■ WORK TO COMPLETE
Please reproduce all the data exactly as written and omit the pictures.

■ MATERIAL PROVIDED
******************************

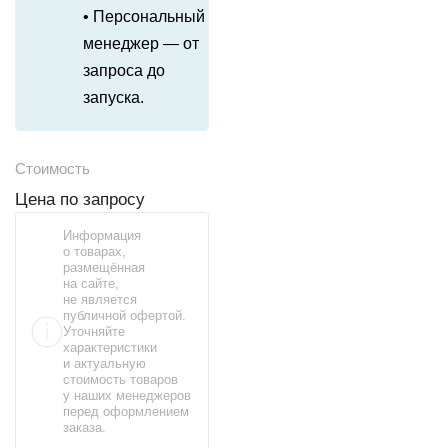
• Персональный
менеджер — от
запроса до
запуска.
Стоимость
Цена по запросу
Информация
о товарах,
размещённая
на сайте,
не является
публичной офертой.
Уточняйте
характеристики
и актуальную
стоимость товаров
у наших менеджеров
перед оформлением
заказа.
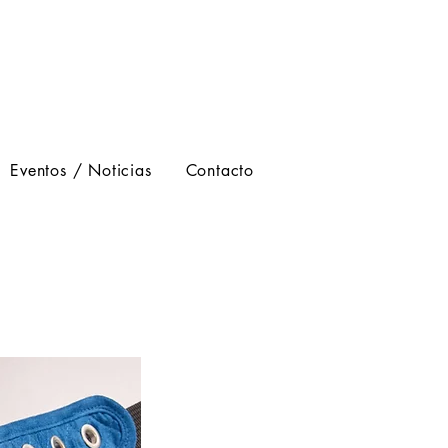
Eventos / Noticias
Contacto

******************************

■ EXPECTED OUTPUT
• Персональный
менеджер — от
запроса до
запуска.
Стоимость
Цена по запросу
Информация
о товарах,
размещённая
на сайте,
не является
публичной офертой.
Уточняйте
характеристики
и актуальную
стоимость товаров
у наших менеджеров
перед оформлением
заказа.
Eventos / Noticias
Contacto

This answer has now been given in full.